Después de esto, regresó la voz al
viejo y se puso a susurrar otros ruegos más que se le habían quedado atorados
en el cuerpo. Al volver a hablar para sus dioses, los ojos volvieron a
recuperar el tamaño habitual de las pupilas. Pero la voz que se le había venido
a la boca, ya no era la misma que le habíamos escuchado utilizar por tanto
tiempo. Era una voz como de mujer enferma y vieja. Pensé otra vez en la
transmigración de las almas.
¿Será
que habla en él la voz de su abuela?, farfullé para mis adentros.
Luego de observar la blancuzca cera
que se le había formado al viejo en la comisura de los labios, Helena se
levantó y fue a la cocina. Trajo un vaso de agua fresca casi lleno hasta los
bordes y se la dio a beber, como si de un niño se tratara.

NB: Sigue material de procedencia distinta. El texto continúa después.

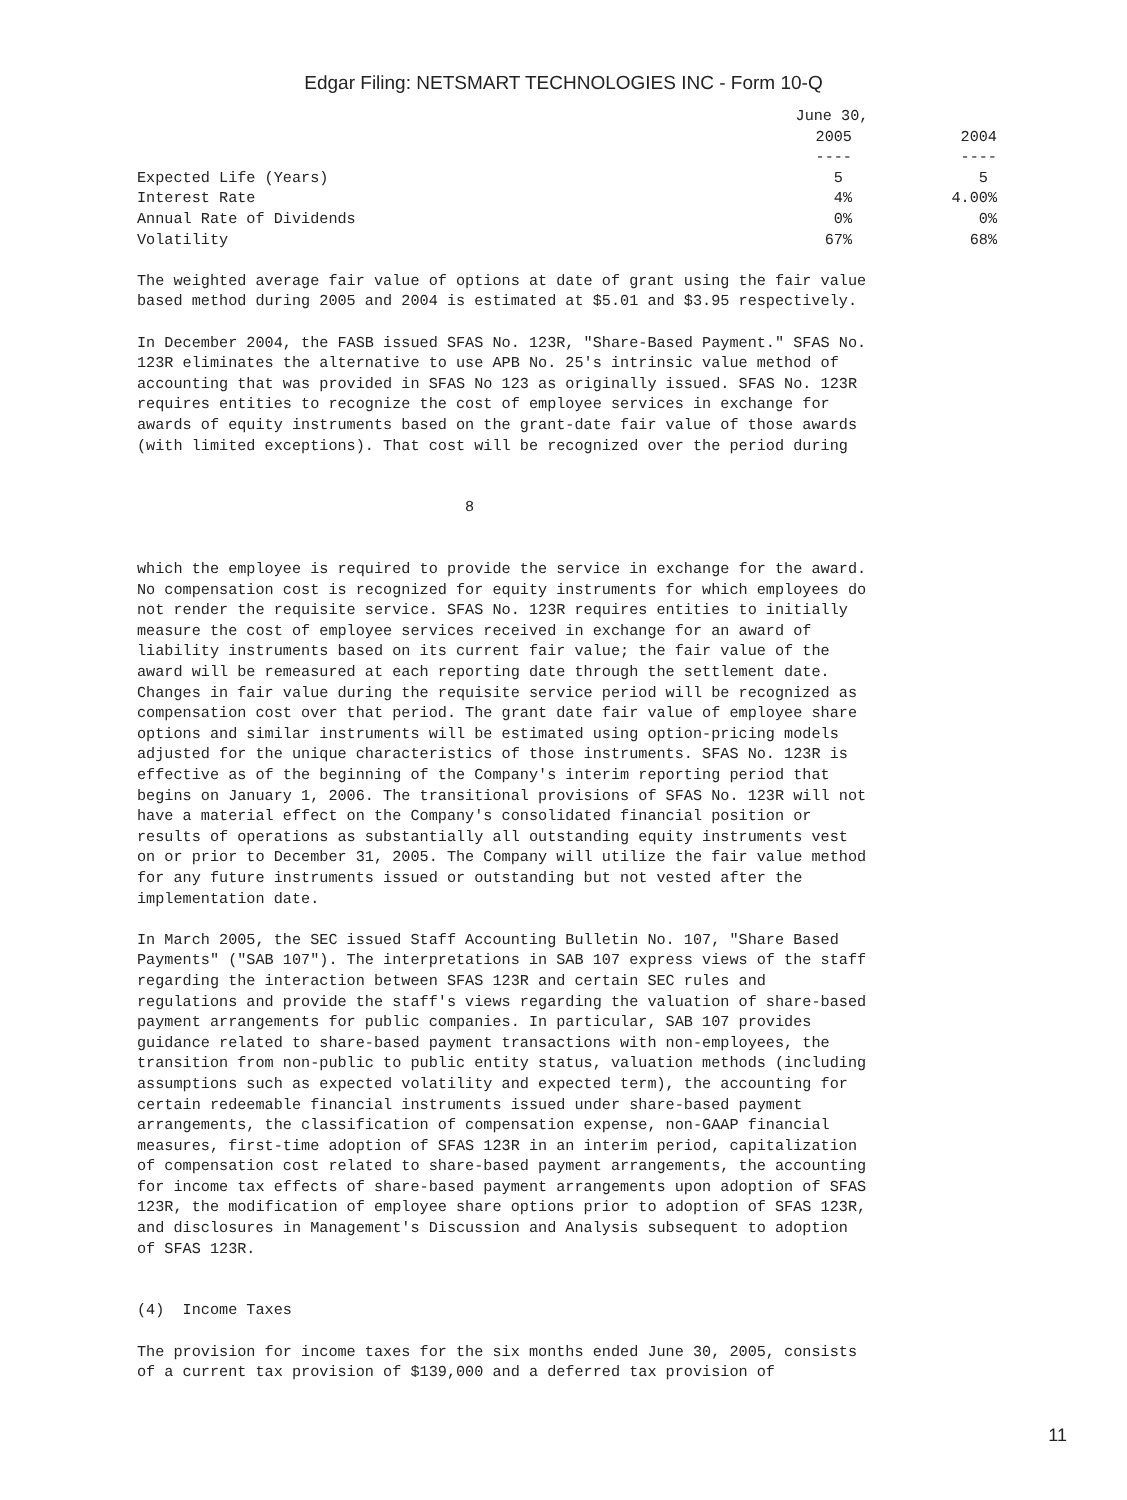Edgar Filing: NETSMART TECHNOLOGIES INC - Form 10-Q
| | June 30, | |
| --- | --- | --- |
| | 2005 | 2004 |
| | ---- | ---- |
| Expected Life (Years) | 5 | 5 |
| Interest Rate | 4% | 4.00% |
| Annual Rate of Dividends | 0% | 0% |
| Volatility | 67% | 68% |
The weighted average fair value of options at date of grant using the fair value
based method during 2005 and 2004 is estimated at $5.01 and $3.95 respectively.

In December 2004, the FASB issued SFAS No. 123R, "Share-Based Payment." SFAS No.
123R eliminates the alternative to use APB No. 25's intrinsic value method of
accounting that was provided in SFAS No 123 as originally issued. SFAS No. 123R
requires entities to recognize the cost of employee services in exchange for
awards of equity instruments based on the grant-date fair value of those awards
(with limited exceptions). That cost will be recognized over the period during


                                    8


which the employee is required to provide the service in exchange for the award.
No compensation cost is recognized for equity instruments for which employees do
not render the requisite service. SFAS No. 123R requires entities to initially
measure the cost of employee services received in exchange for an award of
liability instruments based on its current fair value; the fair value of the
award will be remeasured at each reporting date through the settlement date.
Changes in fair value during the requisite service period will be recognized as
compensation cost over that period. The grant date fair value of employee share
options and similar instruments will be estimated using option-pricing models
adjusted for the unique characteristics of those instruments. SFAS No. 123R is
effective as of the beginning of the Company's interim reporting period that
begins on January 1, 2006. The transitional provisions of SFAS No. 123R will not
have a material effect on the Company's consolidated financial position or
results of operations as substantially all outstanding equity instruments vest
on or prior to December 31, 2005. The Company will utilize the fair value method
for any future instruments issued or outstanding but not vested after the
implementation date.

In March 2005, the SEC issued Staff Accounting Bulletin No. 107, "Share Based
Payments" ("SAB 107"). The interpretations in SAB 107 express views of the staff
regarding the interaction between SFAS 123R and certain SEC rules and
regulations and provide the staff's views regarding the valuation of share-based
payment arrangements for public companies. In particular, SAB 107 provides
guidance related to share-based payment transactions with non-employees, the
transition from non-public to public entity status, valuation methods (including
assumptions such as expected volatility and expected term), the accounting for
certain redeemable financial instruments issued under share-based payment
arrangements, the classification of compensation expense, non-GAAP financial
measures, first-time adoption of SFAS 123R in an interim period, capitalization
of compensation cost related to share-based payment arrangements, the accounting
for income tax effects of share-based payment arrangements upon adoption of SFAS
123R, the modification of employee share options prior to adoption of SFAS 123R,
and disclosures in Management's Discussion and Analysis subsequent to adoption
of SFAS 123R.


(4)  Income Taxes

The provision for income taxes for the six months ended June 30, 2005, consists
of a current tax provision of $139,000 and a deferred tax provision of
11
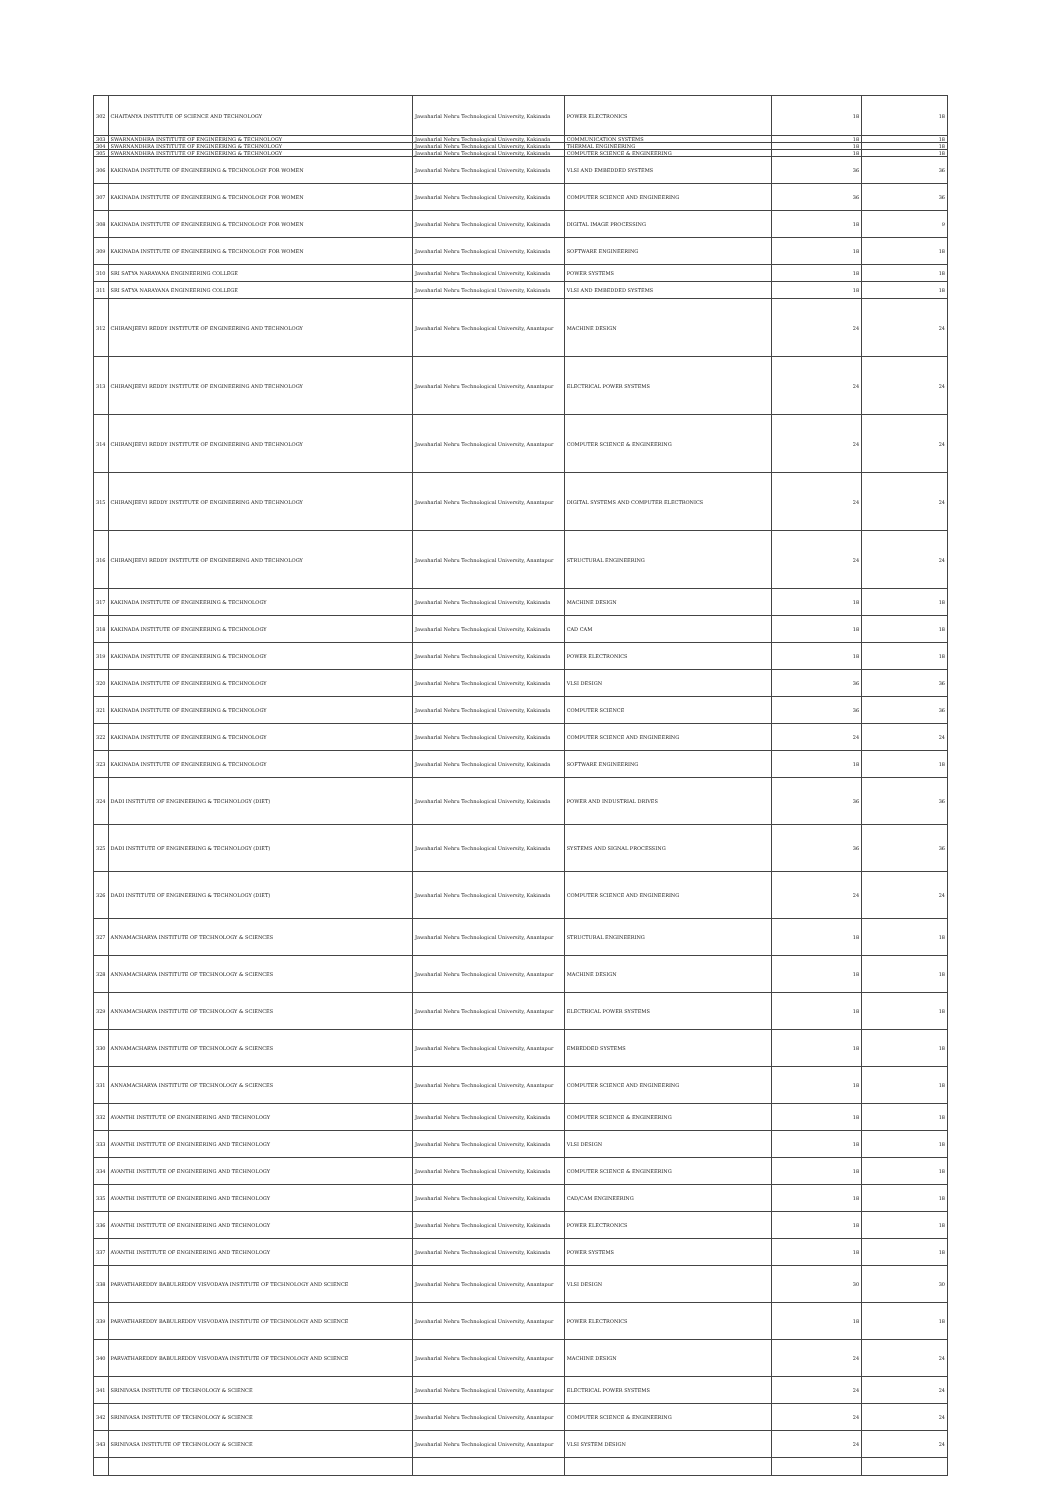| 302 | CHAITANYA INSTITUTE OF SCIENCE AND TECHNOLOGY | Jawaharlal Nehru Technological University, Kakinada | POWER ELECTRONICS | 18 | 18 |
| 303 | SWARNANDHRA INSTITUTE OF ENGINEERING & TECHNOLOGY | Jawaharlal Nehru Technological University, Kakinada | COMMUNICATION SYSTEMS | 18 | 18 |
| 304 | SWARNANDHRA INSTITUTE OF ENGINEERING & TECHNOLOGY | Jawaharlal Nehru Technological University, Kakinada | THERMAL ENGINEERING | 18 | 18 |
| 305 | SWARNANDHRA INSTITUTE OF ENGINEERING & TECHNOLOGY | Jawaharlal Nehru Technological University, Kakinada | COMPUTER SCIENCE & ENGINEERING | 18 | 18 |
| 306 | KAKINADA INSTITUTE OF ENGINEERING & TECHNOLOGY FOR WOMEN | Jawaharlal Nehru Technological University, Kakinada | VLSI AND EMBEDDED SYSTEMS | 36 | 36 |
| 307 | KAKINADA INSTITUTE OF ENGINEERING & TECHNOLOGY FOR WOMEN | Jawaharlal Nehru Technological University, Kakinada | COMPUTER SCIENCE AND ENGINEERING | 36 | 36 |
| 308 | KAKINADA INSTITUTE OF ENGINEERING & TECHNOLOGY FOR WOMEN | Jawaharlal Nehru Technological University, Kakinada | DIGITAL IMAGE PROCESSING | 18 | 9 |
| 309 | KAKINADA INSTITUTE OF ENGINEERING & TECHNOLOGY FOR WOMEN | Jawaharlal Nehru Technological University, Kakinada | SOFTWARE ENGINEERING | 18 | 18 |
| 310 | SRI SATYA NARAYANA ENGINEERING COLLEGE | Jawaharlal Nehru Technological University, Kakinada | POWER SYSTEMS | 18 | 18 |
| 311 | SRI SATYA NARAYANA ENGINEERING COLLEGE | Jawaharlal Nehru Technological University, Kakinada | VLSI AND EMBEDDED SYSTEMS | 18 | 18 |
| 312 | CHIRANJEEVI REDDY INSTITUTE OF ENGINEERING AND TECHNOLOGY | Jawaharlal Nehru Technological University, Anantapur | MACHINE DESIGN | 24 | 24 |
| 313 | CHIRANJEEVI REDDY INSTITUTE OF ENGINEERING AND TECHNOLOGY | Jawaharlal Nehru Technological University, Anantapur | ELECTRICAL POWER SYSTEMS | 24 | 24 |
| 314 | CHIRANJEEVI REDDY INSTITUTE OF ENGINEERING AND TECHNOLOGY | Jawaharlal Nehru Technological University, Anantapur | COMPUTER SCIENCE & ENGINEERING | 24 | 24 |
| 315 | CHIRANJEEVI REDDY INSTITUTE OF ENGINEERING AND TECHNOLOGY | Jawaharlal Nehru Technological University, Anantapur | DIGITAL SYSTEMS AND COMPUTER ELECTRONICS | 24 | 24 |
| 316 | CHIRANJEEVI REDDY INSTITUTE OF ENGINEERING AND TECHNOLOGY | Jawaharlal Nehru Technological University, Anantapur | STRUCTURAL ENGINEERING | 24 | 24 |
| 317 | KAKINADA INSTITUTE OF ENGINEERING & TECHNOLOGY | Jawaharlal Nehru Technological University, Kakinada | MACHINE DESIGN | 18 | 18 |
| 318 | KAKINADA INSTITUTE OF ENGINEERING & TECHNOLOGY | Jawaharlal Nehru Technological University, Kakinada | CAD CAM | 18 | 18 |
| 319 | KAKINADA INSTITUTE OF ENGINEERING & TECHNOLOGY | Jawaharlal Nehru Technological University, Kakinada | POWER ELECTRONICS | 18 | 18 |
| 320 | KAKINADA INSTITUTE OF ENGINEERING & TECHNOLOGY | Jawaharlal Nehru Technological University, Kakinada | VLSI DESIGN | 36 | 36 |
| 321 | KAKINADA INSTITUTE OF ENGINEERING & TECHNOLOGY | Jawaharlal Nehru Technological University, Kakinada | COMPUTER SCIENCE | 36 | 36 |
| 322 | KAKINADA INSTITUTE OF ENGINEERING & TECHNOLOGY | Jawaharlal Nehru Technological University, Kakinada | COMPUTER SCIENCE AND ENGINEERING | 24 | 24 |
| 323 | KAKINADA INSTITUTE OF ENGINEERING & TECHNOLOGY | Jawaharlal Nehru Technological University, Kakinada | SOFTWARE ENGINEERING | 18 | 18 |
| 324 | DADI INSTITUTE OF ENGINEERING & TECHNOLOGY (DIET) | Jawaharlal Nehru Technological University, Kakinada | POWER AND INDUSTRIAL DRIVES | 36 | 36 |
| 325 | DADI INSTITUTE OF ENGINEERING & TECHNOLOGY (DIET) | Jawaharlal Nehru Technological University, Kakinada | SYSTEMS AND SIGNAL PROCESSING | 36 | 36 |
| 326 | DADI INSTITUTE OF ENGINEERING & TECHNOLOGY (DIET) | Jawaharlal Nehru Technological University, Kakinada | COMPUTER SCIENCE AND ENGINEERING | 24 | 24 |
| 327 | ANNAMACHARYA INSTITUTE OF TECHNOLOGY & SCIENCES | Jawaharlal Nehru Technological University, Anantapur | STRUCTURAL ENGINEERING | 18 | 18 |
| 328 | ANNAMACHARYA INSTITUTE OF TECHNOLOGY & SCIENCES | Jawaharlal Nehru Technological University, Anantapur | MACHINE DESIGN | 18 | 18 |
| 329 | ANNAMACHARYA INSTITUTE OF TECHNOLOGY & SCIENCES | Jawaharlal Nehru Technological University, Anantapur | ELECTRICAL POWER SYSTEMS | 18 | 18 |
| 330 | ANNAMACHARYA INSTITUTE OF TECHNOLOGY & SCIENCES | Jawaharlal Nehru Technological University, Anantapur | EMBEDDED SYSTEMS | 18 | 18 |
| 331 | ANNAMACHARYA INSTITUTE OF TECHNOLOGY & SCIENCES | Jawaharlal Nehru Technological University, Anantapur | COMPUTER SCIENCE AND ENGINEERING | 18 | 18 |
| 332 | AVANTHI INSTITUTE OF ENGINEERING AND TECHNOLOGY | Jawaharlal Nehru Technological University, Kakinada | COMPUTER SCIENCE & ENGINEERING | 18 | 18 |
| 333 | AVANTHI INSTITUTE OF ENGINEERING AND TECHNOLOGY | Jawaharlal Nehru Technological University, Kakinada | VLSI DESIGN | 18 | 18 |
| 334 | AVANTHI INSTITUTE OF ENGINEERING AND TECHNOLOGY | Jawaharlal Nehru Technological University, Kakinada | COMPUTER SCIENCE & ENGINEERING | 18 | 18 |
| 335 | AVANTHI INSTITUTE OF ENGINEERING AND TECHNOLOGY | Jawaharlal Nehru Technological University, Kakinada | CAD/CAM ENGINEERING | 18 | 18 |
| 336 | AVANTHI INSTITUTE OF ENGINEERING AND TECHNOLOGY | Jawaharlal Nehru Technological University, Kakinada | POWER ELECTRONICS | 18 | 18 |
| 337 | AVANTHI INSTITUTE OF ENGINEERING AND TECHNOLOGY | Jawaharlal Nehru Technological University, Kakinada | POWER SYSTEMS | 18 | 18 |
| 338 | PARVATHAREDDY BABULREDDY VISVODAYA INSTITUTE OF TECHNOLOGY AND SCIENCE | Jawaharlal Nehru Technological University, Anantapur | VLSI DESIGN | 30 | 30 |
| 339 | PARVATHAREDDY BABULREDDY VISVODAYA INSTITUTE OF TECHNOLOGY AND SCIENCE | Jawaharlal Nehru Technological University, Anantapur | POWER ELECTRONICS | 18 | 18 |
| 340 | PARVATHAREDDY BABULREDDY VISVODAYA INSTITUTE OF TECHNOLOGY AND SCIENCE | Jawaharlal Nehru Technological University, Anantapur | MACHINE DESIGN | 24 | 24 |
| 341 | SRINIVASA INSTITUTE OF TECHNOLOGY & SCIENCE | Jawaharlal Nehru Technological University, Anantapur | ELECTRICAL POWER SYSTEMS | 24 | 24 |
| 342 | SRINIVASA INSTITUTE OF TECHNOLOGY & SCIENCE | Jawaharlal Nehru Technological University, Anantapur | COMPUTER SCIENCE & ENGINEERING | 24 | 24 |
| 343 | SRINIVASA INSTITUTE OF TECHNOLOGY & SCIENCE | Jawaharlal Nehru Technological University, Anantapur | VLSI SYSTEM DESIGN | 24 | 24 |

Al presenciar la carnavalesca escena
que comenzó a hacerse, preferí salir a la calle y pasear fumando el cigarrillo
que tanto necesitaba para sofocar los aletazos del desconcierto y el pudor.
Nunca imaginé lo que sucedería en mi
ausencia. La transmigración se había convertido en verdadera locura. Encontré a
Helena gritando a su padre que se callara. Y el viejo, como había ocurrido
horas antes, ni la escuchaba ni le importaba nada de lo que decía su hija. Pero
esta vez, lo que hablaba el viejo con voz de vieja enferma, eran frases
lapidarias, como si con ellas quisiera abrir las puertas del cielo o del infierno.